╭─ Document excerpt

Yesterday I needed to stop at the grocery store to pick up a couple of pantry basics, and because my errand path had me away from the store I usually go to for such items I ended up in a Safeway… utterly befuddled and confused. The item I needed was not in the aisle that it would logically be stocked in.

After 5 or so minutes of scanning the aisle in the event I simply missed it, I waited… and waited… and waited in the hopes that an employee would saunter past and offer some help. No dice. So from the aisle I googled the store phone number and called, hoping to get to someone who could send someone over to offer help. After navigating the phone tree I ended up in the general customer service queue, and much to my amusement I could hear the in-store announcement system paging someone to “pick up on 201”. After another 4 or so minutes I was dumped into a voicemail box. Now I was frustrated, not only do they not have someone physically present that can help me but they don’t have anyone on the phone either… I called again, this time short circuiting the phone tree and after another couple of minutes I did get someone, who was subjected to my frustration (not that she cared anyway) and then someone hurried over to aisle 6 to help me.

And then my new in-store helper did something that went beyond the absurd… he started looking through the shelves that I had been staring at for a good 15 minutes. Finally, I said to him “hey buddy, I’m not an idiot, I have pretty much memorized what is on this shelf and what I’m looking for isn’t here”. He ran off and came back, directing me to aisle 3. Success.

I left that store thinking:

1) I hate Safeway, they suck.

2) Did that guy think I was a moron?

3) I will be hard pressed to go to that store again.

Customer experience matters and in Women’s Wear Daily (WWD is a trade publication for retail, they cover a fascinating range of subjects and increasingly are a goto source for me on how social technologies and trends are impacting the retail environment) there is an in-depth article on why customer experience matters more than ever in the face of competition from online retailers. (The WWD is subscription required, here’s an abstraction of the article.)

╰─
╭─ Raw data

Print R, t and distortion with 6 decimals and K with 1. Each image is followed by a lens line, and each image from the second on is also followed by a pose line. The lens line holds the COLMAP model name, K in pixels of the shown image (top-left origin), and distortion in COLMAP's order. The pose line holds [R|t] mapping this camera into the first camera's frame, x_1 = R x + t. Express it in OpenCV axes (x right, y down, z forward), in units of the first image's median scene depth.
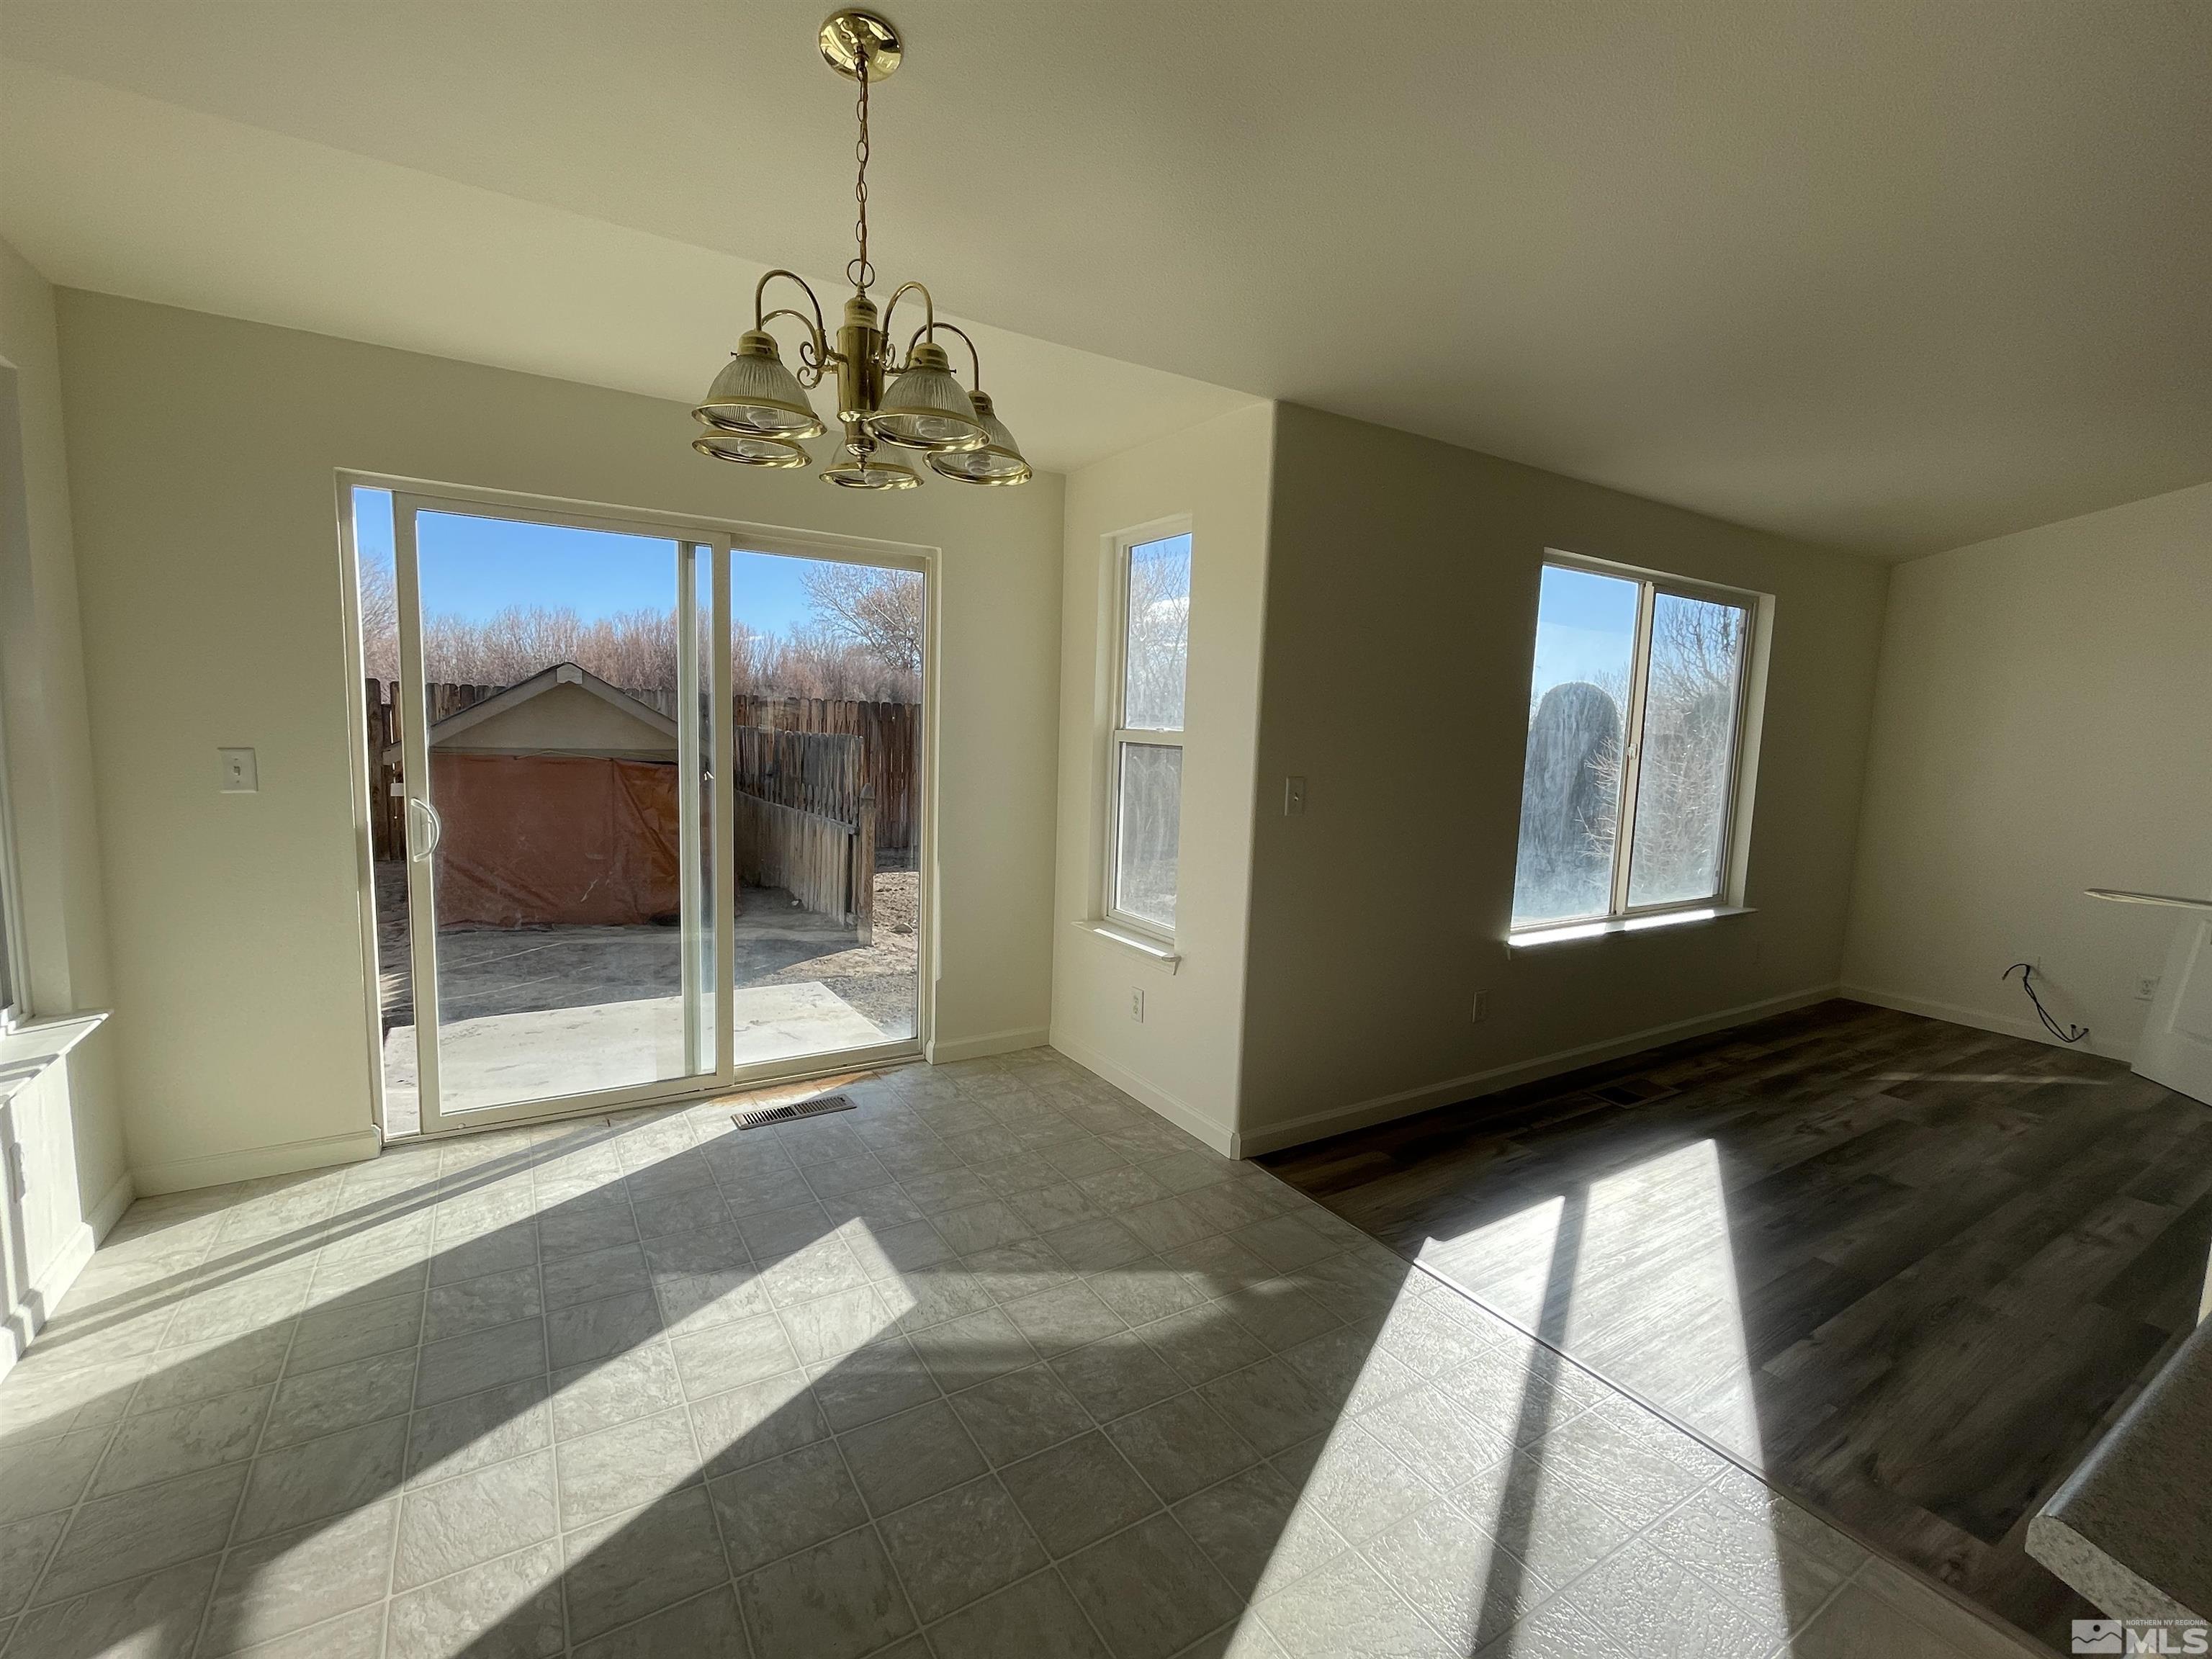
lens RADIAL K [[959.9, 0, 1106.0], [0, 959.9, 829.5], [0, 0, 1]] dist [-0.000060, 0.000037]
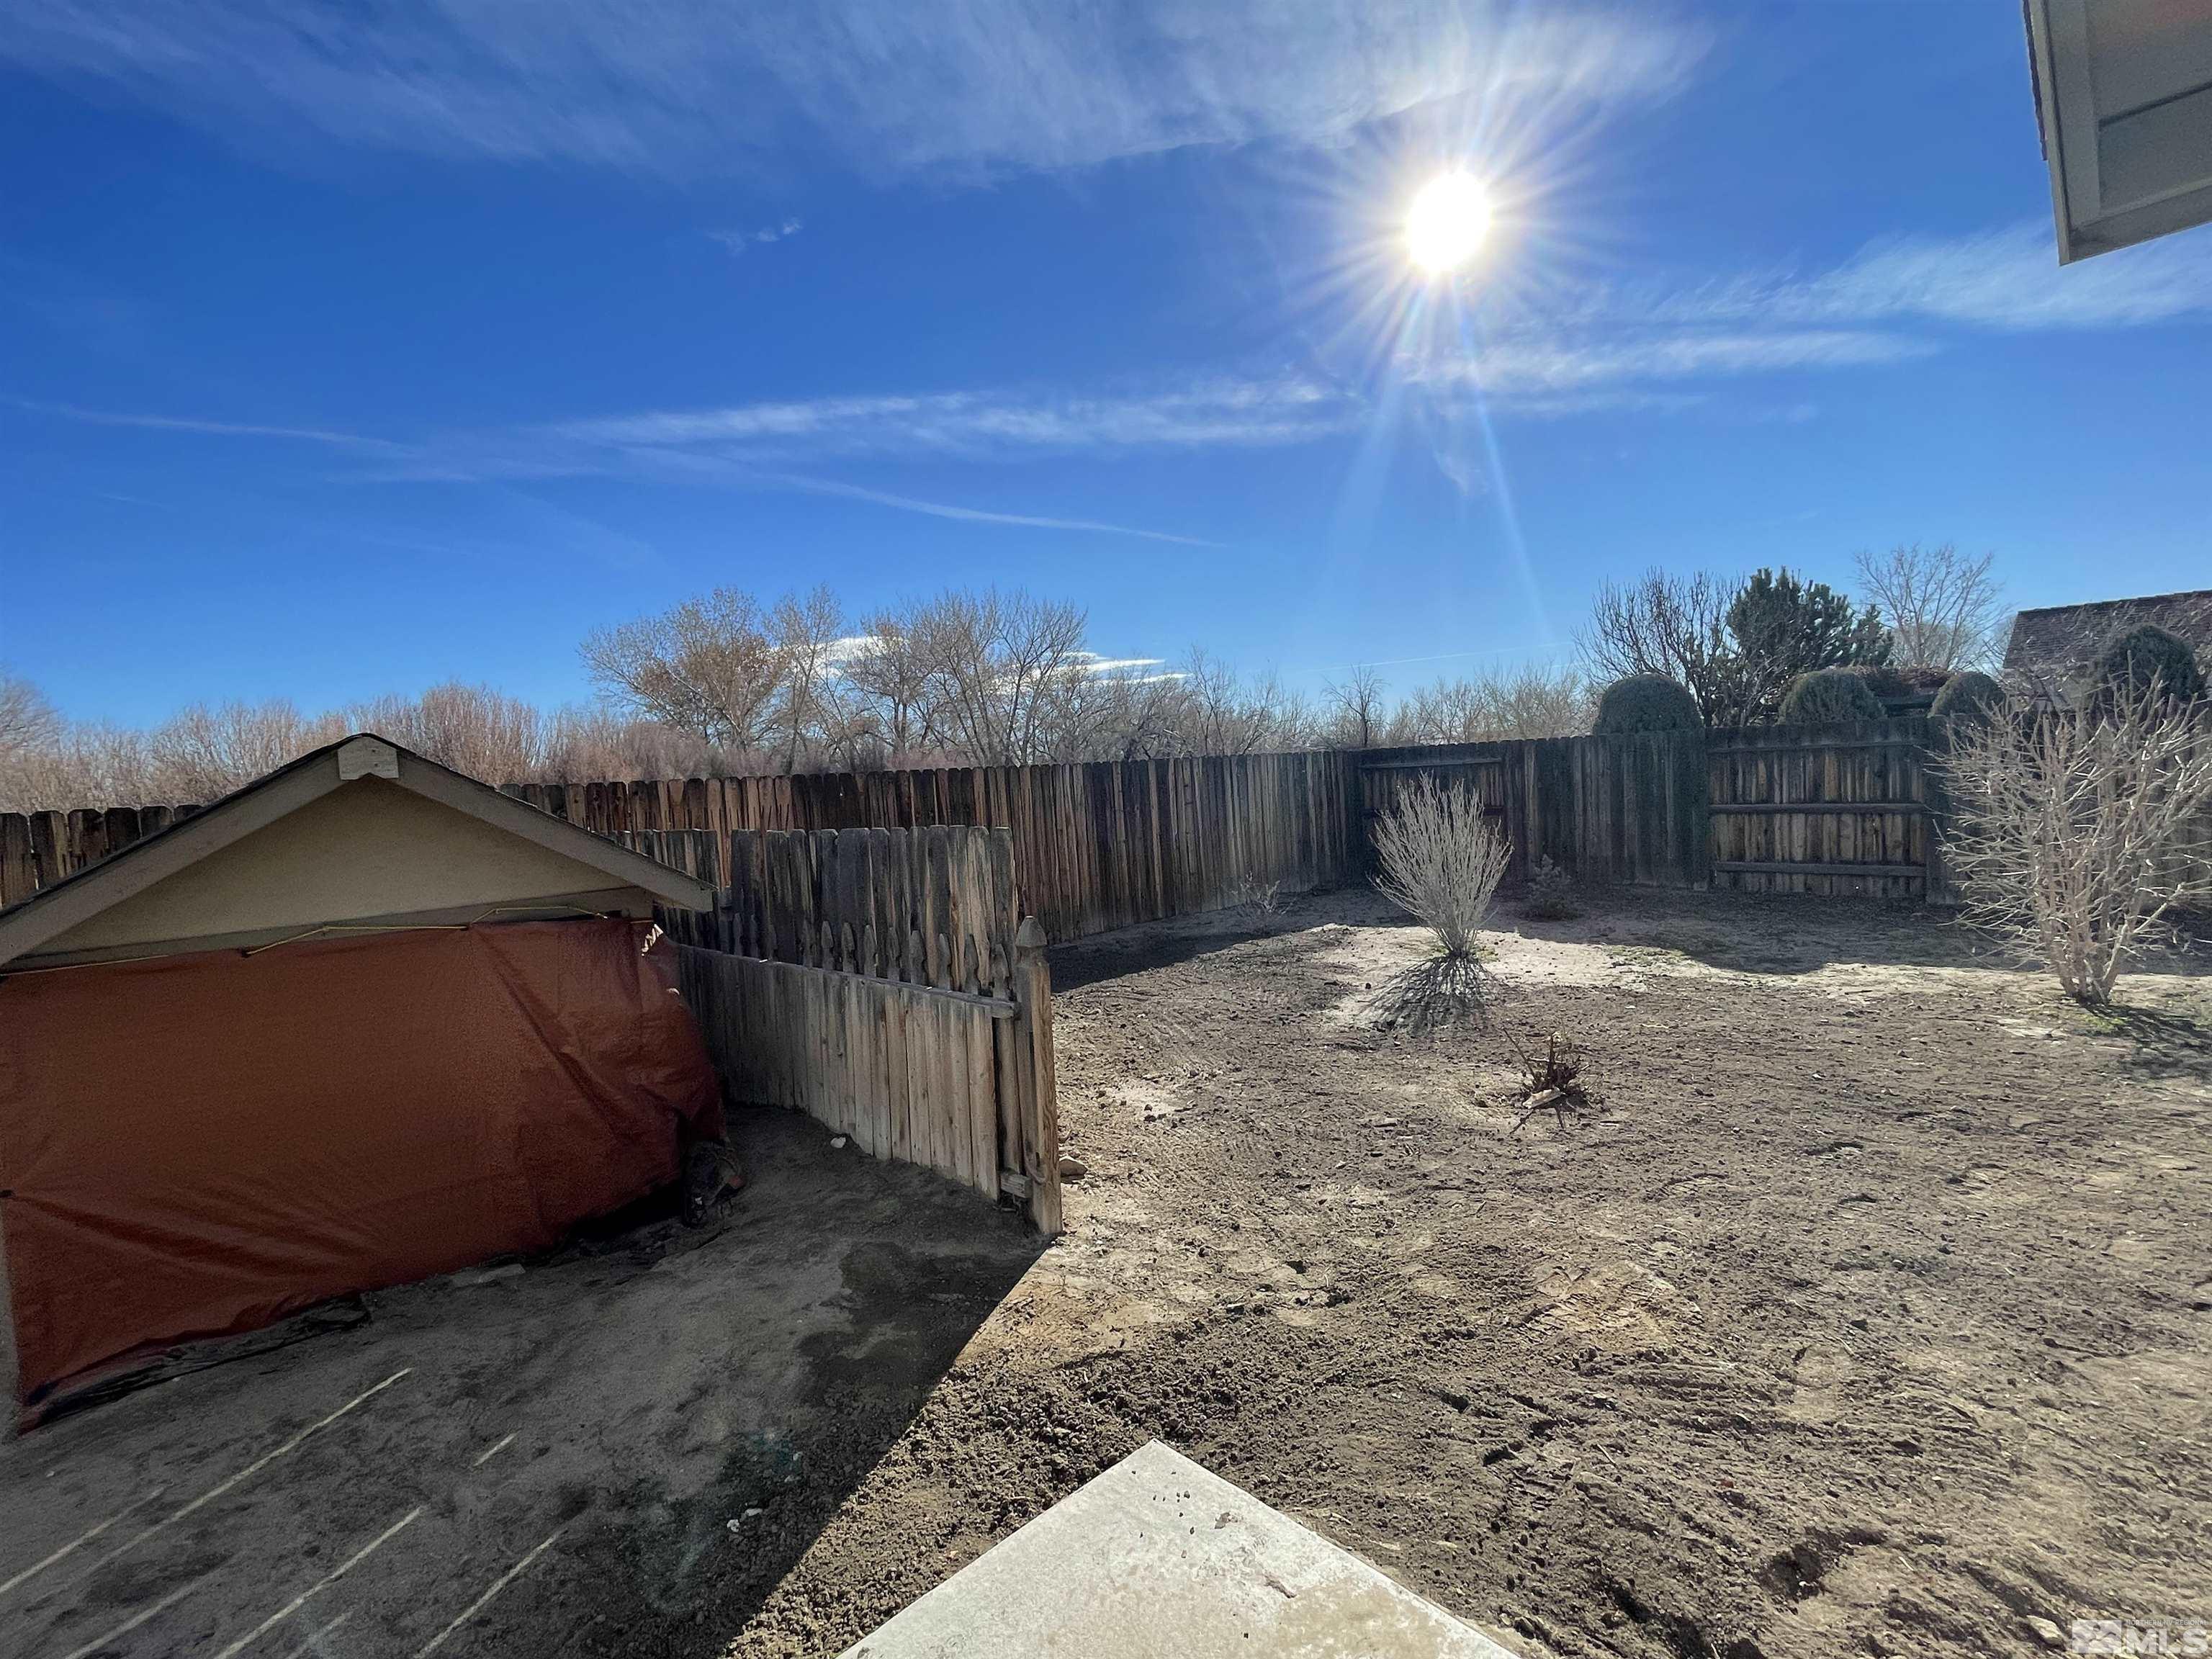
lens RADIAL K [[982.4, 0, 1106.0], [0, 982.4, 829.5], [0, 0, 1]] dist [-0.001718, -0.000038]
pose [[0.976251, -0.103060, 0.190559, -0.296554], [0.113492, 0.992536, -0.044640, -0.066086], [-0.184536, 0.065207, 0.980660, 0.462336]]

╰─

- **Directions**
(A) Output every line of the camera entries as a numbered list, skipping blank lines and leaving out the pictures.
(B) Write what comes next in the post about the frustrating Safeway visit, picking up after its final sentence.
The grocery store post and the camera entries are unrelated material.

- **Outputs for the tasks**
(A)
1. Print R, t and distortion with 6 decimals and K with 1. Each image is followed by a lens line, and each image from the second on is also followed by a pose line. The lens line holds the COLMAP model name, K in pixels of the shown image (top-left origin), and distortion in COLMAP's order. The pose line holds [R|t] mapping this camera into the first camera's frame, x_1 = R x + t. Express it in OpenCV axes (x right, y down, z forward), in units of the first image's median scene depth.
2. lens RADIAL K [[959.9, 0, 1106.0], [0, 959.9, 829.5], [0, 0, 1]] dist [-0.000060, 0.000037]
3. lens RADIAL K [[982.4, 0, 1106.0], [0, 982.4, 829.5], [0, 0, 1]] dist [-0.001718, -0.000038]
4. pose [[0.976251, -0.103060, 0.190559, -0.296554], [0.113492, 0.992536, -0.044640, -0.066086], [-0.184536, 0.065207, 0.980660, 0.462336]]

(B)
Customer service is just one element of customer experience, the bigger topic covers everything from what happens when you are in the parking lot to what you do when you are back at home ruminating about how you had to call the store’s switchboard to get someone to help. Bottom line, this shit matters because nothing beats the convenience of shopping online and I will usually get a better price as well… so retailers need to compete on something other than price and promotion.

No segment is insulated, I bought a car sight unseen and had it shipped across the country, the bathtub, hardware, fixtures, and tile for our new bathroom all came from online sources, when Amazon Fresh arrives I will shift grocery spend to them, and I haven’t stepped foot in a Best Buy in years.

Lastly, over the weekend there was an article about Virgin America (still growing but still losing money) and what was interesting was the comment thread. The overwhelming majority of comments highlighted the great customer service the company delivers… the total customer experience that focuses on getting more money – repeat business – from the customers they already have in addition to acquiring new customers.   This is a great close to my post, retailers need to focus on:

1) Total customer experience: From parking lot to what happens when someone asks you what you think about x, y, or z months later.

2) Use technology to deliver in store help in addition to in person help.

3) Physical aesthetics matter.

4) Empower employees to be decisive and actionable, values matter more than controls.